I'm diving deeper into concurrent programming (using multithreading to split up workloads in my case) and although I am tackling a few specific problems in Rust, I'm sure that there are a handful of common problems which arise from concurrent programming and typical methods to solve these problems.

Unfortunately, I've not gotten my hands on a good high-level concurrent programming book or course but could use some general advice on problems that you've solved in addition to guidance with this specific but probably very common scenario:

One such recurring theme for me has been the need to read from a buffered reader some given number of bytes at a time and process it. The data needs to be pulled from the same buffered reader by all threads... This could also be done by mapping a large area of memory and loading the entire file up and then splitting the file into pieces and giving each thread a piece to work on. But this for me so far has been easier said than done when it comes to such things as keeping track of the line numbers between threads, and properly splitting the workload.

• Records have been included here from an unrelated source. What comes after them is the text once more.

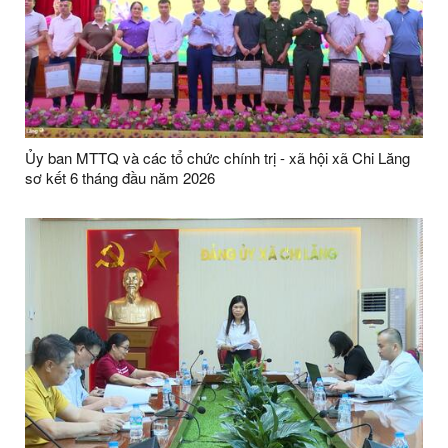
Ủy ban MTTQ và các tổ chức chính trị - xã hội xã Chi Lăng
sơ kết 6 tháng đầu năm 2026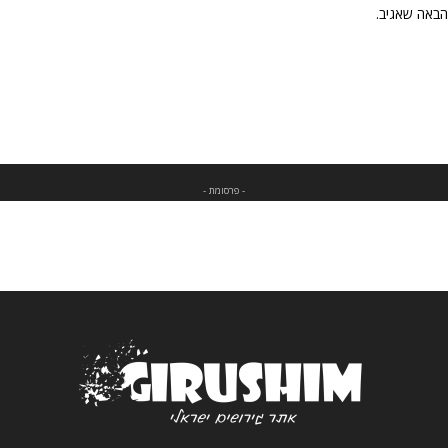
הבאה שאגיב.
- פרסומת -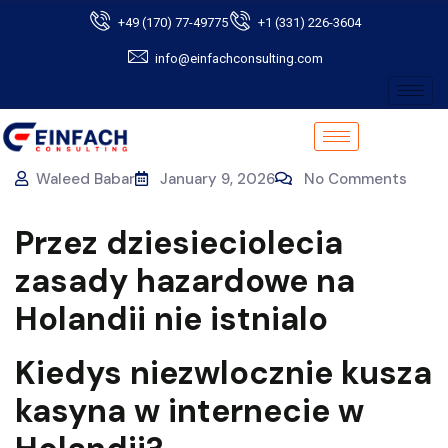
+49 (170) 77-49775
+1 (331) 226-3604
info@einfachconsulting.com
Waleed Babar
January 9, 2026
No Comments
Przez dziesieciolecia
zasady hazardowe na
Holandii nie istnialo
Kiedys niezwlocznie kusza
kasyna w internecie w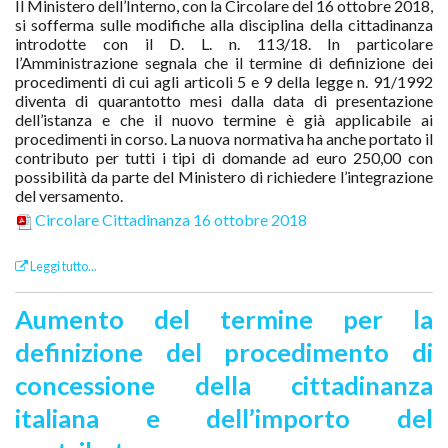
Il Ministero dell’Interno, con la Circolare del 16 ottobre 2018,
si sofferma sulle modifiche alla disciplina della cittadinanza
introdotte con il D. L. n. 113/18. In particolare
l’Amministrazione segnala che il termine di definizione dei
procedimenti di cui agli articoli 5 e 9 della legge n. 91/1992
diventa di quarantotto mesi dalla data di presentazione
dell’istanza e che il nuovo termine è già applicabile ai
procedimenti in corso. La nuova normativa ha anche portato il
contributo per tutti i tipi di domande ad euro 250,00 con
possibilità da parte del Ministero di richiedere l’integrazione
del versamento.
Circolare Cittadinanza 16 ottobre 2018
Leggi tutto...
Aumento del termine per la
definizione del procedimento di
concessione della cittadinanza
italiana e dell’importo del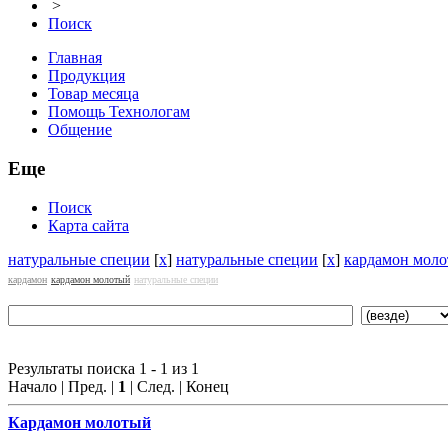
>
Поиск
Главная
Продукция
Товар месяца
Помощь Технологам
Общение
Еще
Поиск
Карта сайта
натуральные специи
[
x
]
натуральные специи
[
x
]
кардамон мол
кардамон
кардамон молотый
натуральные специи
Результаты поиска 1 - 1 из 1
Начало | Пред. |
1
| След. | Конец
Кардамон
молотый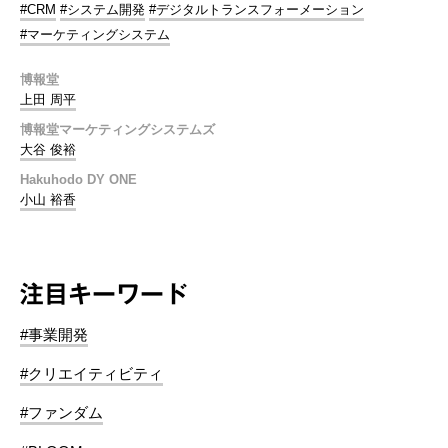
#CRM
#システム開発
#デジタルトランスフォーメーション
#マーケティングシステム
博報堂
上田 周平
博報堂マーケティングシステムズ
大谷 俊裕
Hakuhodo DY ONE
小山 裕香
注目キーワード
#事業開発
#クリエイティビティ
#ファンダム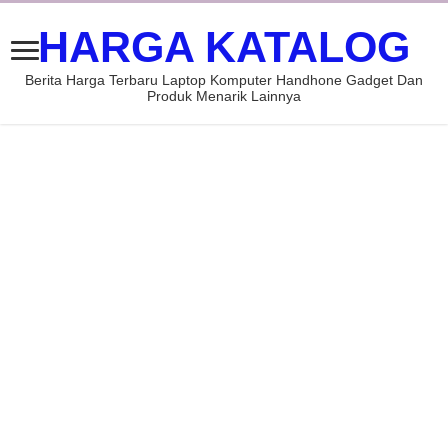
HARGA KATALOG
Berita Harga Terbaru Laptop Komputer Handhone Gadget Dan
Produk Menarik Lainnya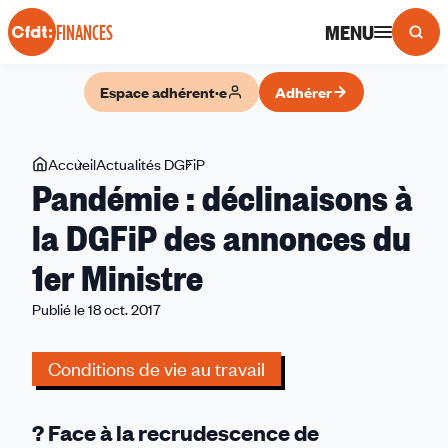
Panneau de gestion des cookies
MENU
FINANCES
Espace adhérent·e
Adhérer
Vous
Accueil
Actualités DGFiP
Pandémie
Pandémie : déclinaisons à
êtes
:
ici
déclinaisons
la DGFiP des annonces du
à
1er Ministre
la
DGFiP
Publié le 18 oct. 2017
des
annonces
Conditions de vie au travail
du
1er
Ministre
? Face à la recrudescence de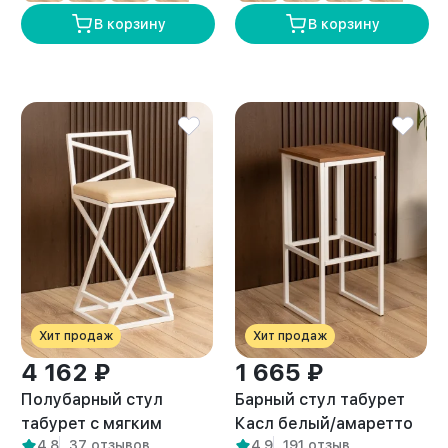
В корзину
В корзину
Хит продаж
Хит продаж
4 162 ₽
1 665 ₽
Полубарный стул
Барный стул табурет
табурет с мягким
Касл белый/амаретто
4,8
37 отзывов
4,9
191 отзыв
сиденьем Тахо белый/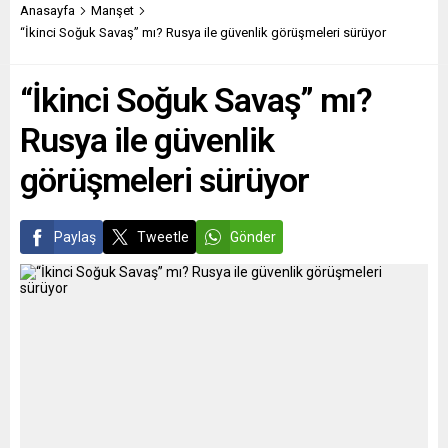
bunun demokrasiye yönelik
oluyor. Peki, bu insanların
Anasayfa
Manşet
yapıldığını belirtti. MCB
yaşam koşulları hakkında
“İkinci Soğuk Savaş” mı? Rusya ile güvenlik görüşmeleri sürüyor
Genel Sekreteri Zara
ayrıntılı araştırmalar var
Muhammed, saldırıya ilişkin
mı?...
“İkinci Soğuk Savaş” mı?
yaptığı yazılı açıklamada,
“Daha fazla bilgi ortaya
Rusya ile güvenlik
çıktıkça ve çok fazla
spekülasyon devam ettikçe,
görüşmeleri sürüyor
MCB’nin bu...
Paylaş
Tweetle
Gönder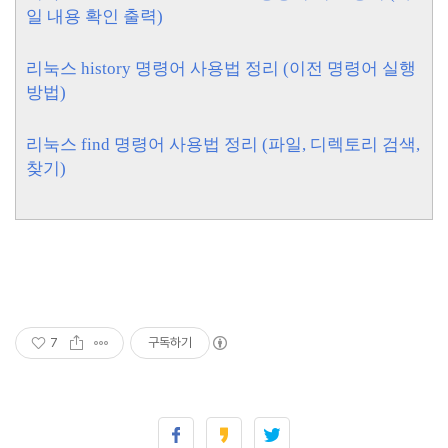
일 내용 확인 출력)
리눅스 history 명령어 사용법 정리 (이전 명령어 실행
방법)
리눅스 find 명령어 사용법 정리 (파일, 디렉토리 검색,
찾기)
7
구독하기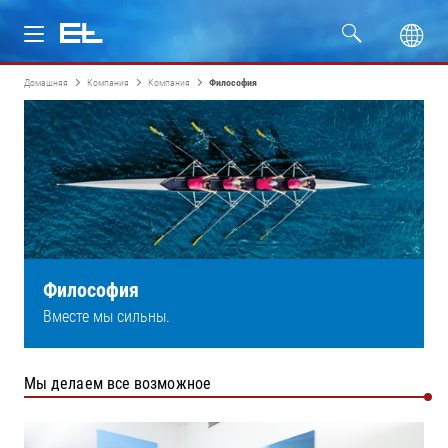
Домашняя
Компания
Компания
Философия
Изделия
Отрасли
Сервис
Компания
Философия
Вместе мы сильны.
Мы делаем все возможное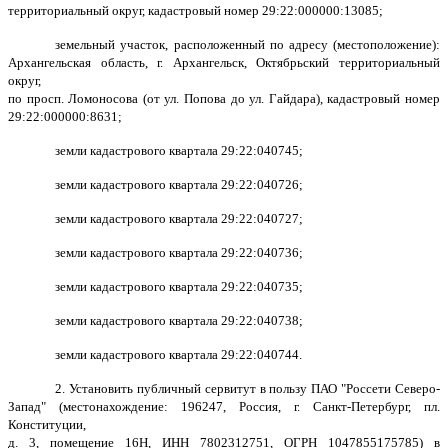
территориальный округ, кадастровый номер 29:22:000000:13085;
земельный участок, расположенный по адресу (местоположение):
Архангельская область, г. Архангельск, Октябрьский территориальный
округ,
по просп. Ломоносова (от ул. Попова до ул. Гайдара), кадастровый номер
29:22:000000:8631;
земли кадастрового квартала 29:22:040745;
земли кадастрового квартала 29:22:040726;
земли кадастрового квартала 29:22:040727;
земли кадастрового квартала 29:22:040736;
земли кадастрового квартала 29:22:040735;
земли кадастрового квартала 29:22:040738;
земли кадастрового квартала 29:22:040744.
2. Установить публичный сервитут в пользу ПАО "Россети Северо-
Запад" (местонахождение: 196247, Россия, г. Санкт-Петербург, пл.
Конституции,
д. 3, помещение 16Н, ИНН 7802312751, ОГРН 1047855175785) в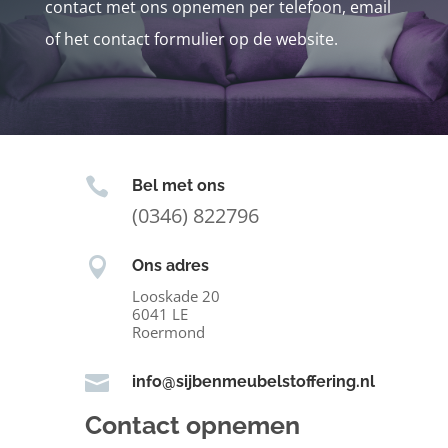
contact met ons opnemen per telefoon, email
of het contact formulier op de website.

Bel met ons
(0346) 822796

Ons adres
Looskade 20
6041 LE
Roermond

info@sijbenmeubelstoffering.nl
Contact opnemen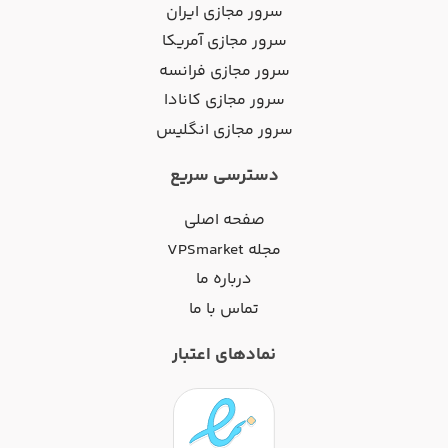
سرور مجازی ایران
سرور مجازی آمریکا
سرور مجازی فرانسه
سرور مجازی کانادا
سرور مجازی انگلیس
دسترسی سریع
صفحه اصلی
مجله VPSmarket
درباره ما
تماس با ما
نمادهای اعتبار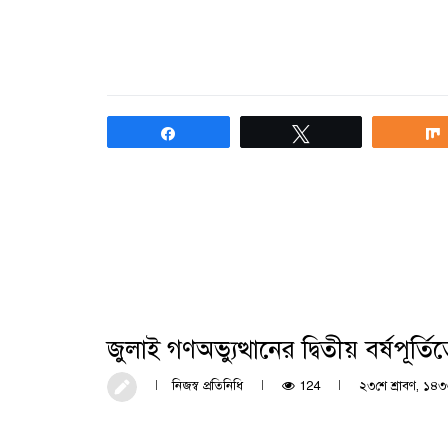
Share
Tweet
জুলাই গণঅভ্যুত্থানের দ্বিতীয় বর্ষপূর্
নিজস্ব প্রতিনিধি
124
২৩শে শ্রাবণ, ১৪৩৩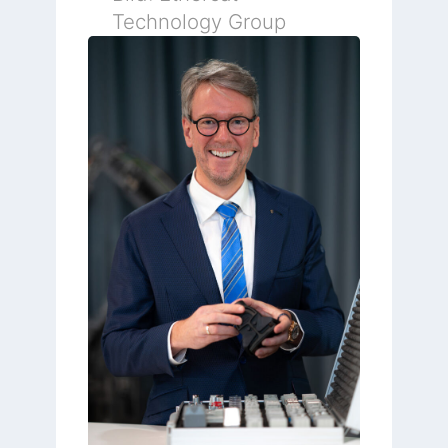
Technology Group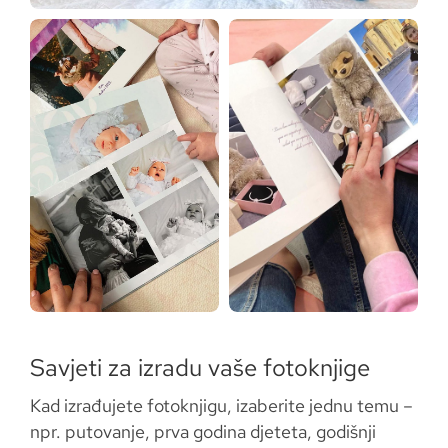
Savjeti za izradu vaše fotoknjige
Kad izrađujete fotoknjigu, izaberite jednu temu –
npr. putovanje, prva godina djeteta, godišnji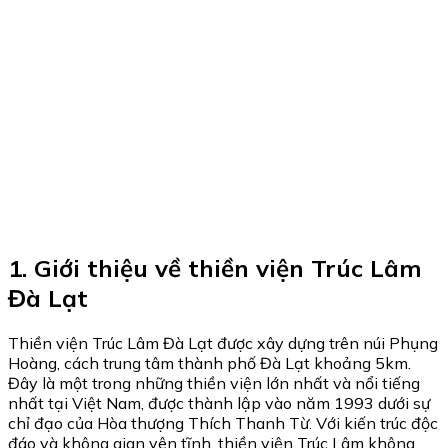
1. Giới thiệu về thiền viện Trúc Lâm
Đà Lạt
Thiền viện Trúc Lâm Đà Lạt được xây dựng trên núi Phụng
Hoàng, cách trung tâm thành phố Đà Lạt khoảng 5km.
Đây là một trong những thiền viện lớn nhất và nổi tiếng
nhất tại Việt Nam, được thành lập vào năm 1993 dưới sự
chỉ đạo của Hòa thượng Thích Thanh Từ. Với kiến trúc độc
đáo và không gian yên tĩnh, thiền viện Trúc Lâm không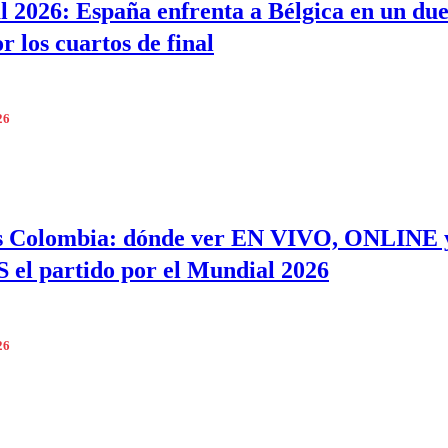
 2026: España enfrenta a Bélgica en un due
r los cuartos de final
26
vs Colombia: dónde ver EN VIVO, ONLINE 
el partido por el Mundial 2026
26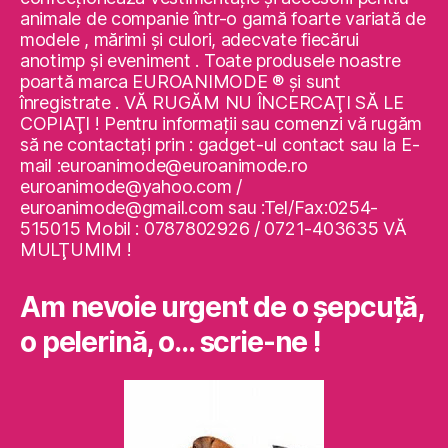
animale de companie într-o gamă foarte variată de
modele , mărimi şi culori, adecvate fiecărui
anotimp şi eveniment . Toate produsele noastre
poartă marca EUROANIMODE ® şi sunt
înregistrate . VĂ RUGĂM NU ÎNCERCAŢI SĂ LE
COPIAŢI ! Pentru informaţii sau comenzi vă rugăm
să ne contactaţi prin : gadget-ul contact sau la E-
mail :euroanimode@euroanimode.ro
euroanimode@yahoo.com /
euroanimode@gmail.com sau :Tel/Fax:0254-
515015 Mobil : 0787802926 / 0721-403635 VĂ
MULŢUMIM !
Am nevoie urgent de o şepcuţă,
o pelerină, o… scrie-ne !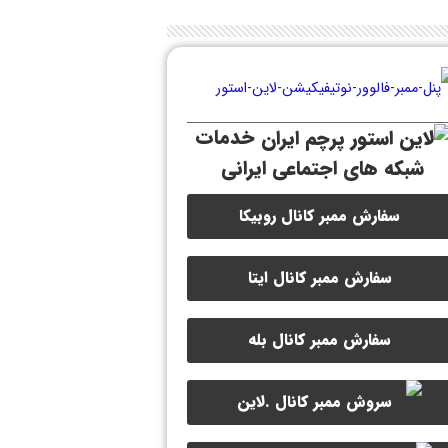
خدمات
شبکه های اجتماعی ایرانی
سفارش ممبر کانال روبیکا
سفارش ممبر کانال ایتا
سفارش ممبر کانال بله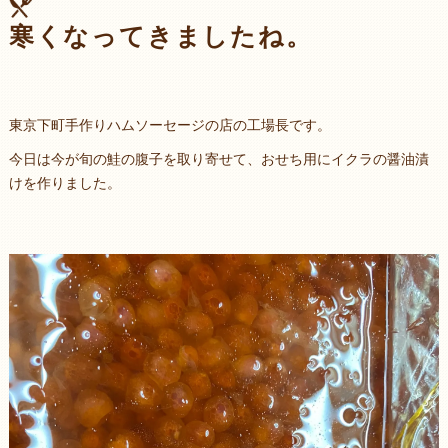
寒くなってきましたね。
東京下町手作りハムソーセージの店の工場長です。
今日は今が旬の鮭の腹子を取り寄せて、おせち用にイクラの醤油漬
けを作りました。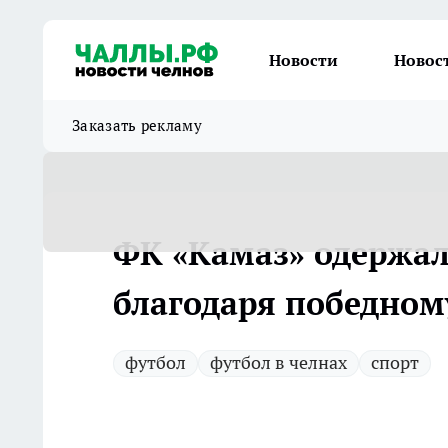
Новости
Новос
Заказать рекламу
ФК «Камаз» одержал
благодаря победном
футбол
футбол в челнах
спорт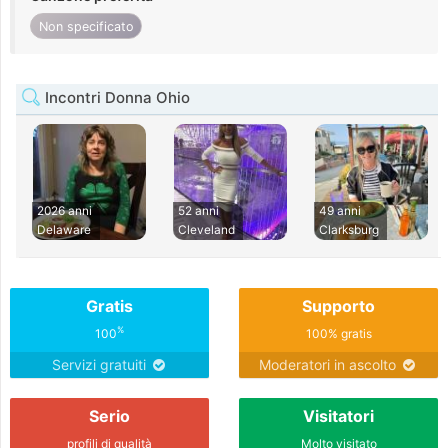
Non specificato
Incontri Donna Ohio
2026 anni
52 anni
49 anni
Delaware
Cleveland
Clarksburg
Gratis
Supporto
%
100
100% gratis
Servizi gratuiti
Moderatori in ascolto
Serio
Visitatori
profili di qualità
Molto visitato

For example, say for some reason I wanted to load a 2GB text file up, and line-by-line, run some algorithm on each line... Having one thread do this is pretty slow, but if I could fire up 8 threads and have the first thread work on the first eighth of the file, the second thread work on the second eighth, and so on, I could accomplish this task quicker... However, I've run into a few issues with this method and was wondering if anyone else had any advice for doing this type of thing. I've heard of such things as worker pools but never really gotten proper treatment. Thank you.